On Monday, they began moving 125 families into the new shelter extension, she said. And 125 more families are expected to be relocated Tuesday. But migrant advocates say they can’t keep up because every day more and more families come as the border remains closed to asylum-seekers due to Title 42 travel restrictions that were put in place under the Trump administration to prevent the spread of COVID-19 between Mexico and the United States.

The extension has been in the works for a couple months, Sister Norma Pimentel, executive director of Catholic Charities of the Rio Grande Valley, another nonprofit that helps families in Reynosa, told Border Report. There are currently about 600 families at the shelter, but once completed, the addition will be able to hold 1,200, Pimentel said.

“There are a great number of families congregating in the plaza and we’re trying to help them move from that area,” Pimentel said. “Being in the plaza is not safe for the families so moving them to a sheltered area will better protect them will be safer than they are.”

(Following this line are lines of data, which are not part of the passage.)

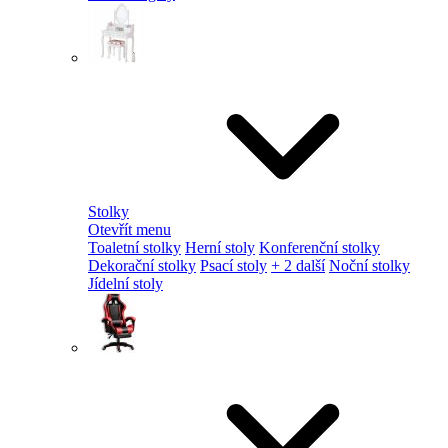
Stolky
Otevřít menu
Toaletní stolky
Herní stoly
Konferenční stolky
Dekorační stolky
Psací stoly
+ 2 další
Noční stolky
Jídelní stoly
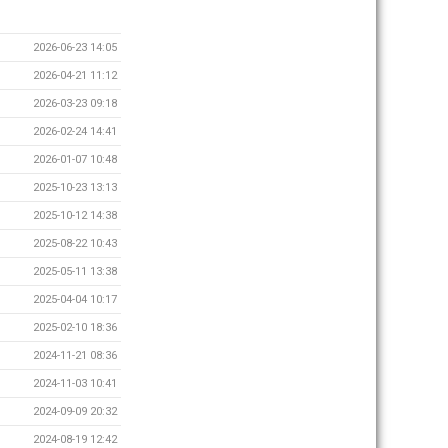
2026-06-23 14:05
2026-04-21 11:12
2026-03-23 09:18
2026-02-24 14:41
2026-01-07 10:48
2025-10-23 13:13
2025-10-12 14:38
2025-08-22 10:43
2025-05-11 13:38
2025-04-04 10:17
2025-02-10 18:36
2024-11-21 08:36
2024-11-03 10:41
2024-09-09 20:32
2024-08-19 12:42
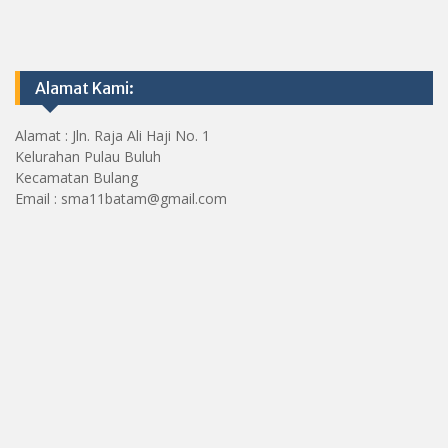
Alamat Kami:
Alamat : Jln. Raja Ali Haji No. 1
Kelurahan Pulau Buluh
Kecamatan Bulang
Email : sma11batam@gmail.com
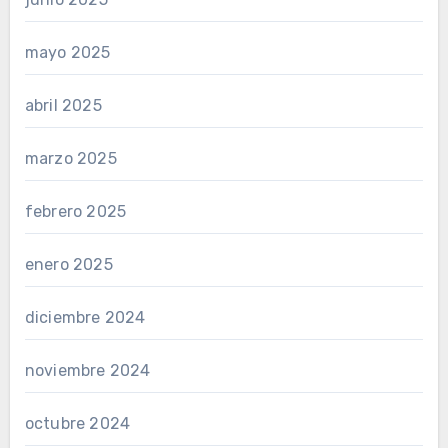
mayo 2025
abril 2025
marzo 2025
febrero 2025
enero 2025
diciembre 2024
noviembre 2024
octubre 2024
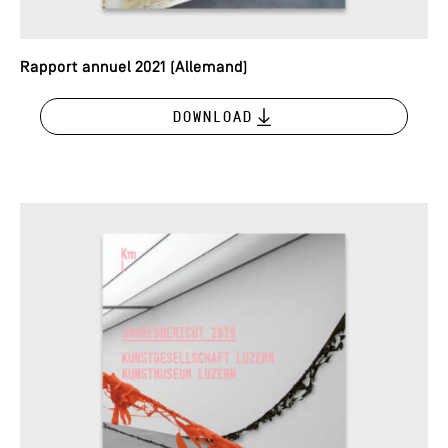
Rapport annuel 2021 (Allemand)
Download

The shelter extension has newly built restrooms and showers, and a roof soon is expected to be added on. All families who relocate are given new tents to decrease the potential for spreading COVID, Rangel-Samponaro said.

Over 1,000 migrants are living in the downtown plaza in Reynosa, Mexico. RIGHT: Volunteers with Sembradores de Fe provide free medical help to migrants at the Senda de Vida shelter in Reynosa. (Courtesy Photos from the Sidewalk School for Children Asylum Seekers.)

The migrants have been congregating in the plaza as Title 42 travel restrictions remain between the United States and Mexico and prevent asylum-seekers from crossing the border north.

Said Pimentel: “We need to establish a better process so people who want to migrate don’t have to go through these hardships and they can just enter the United states without such worries or being deported or being kidnapped.”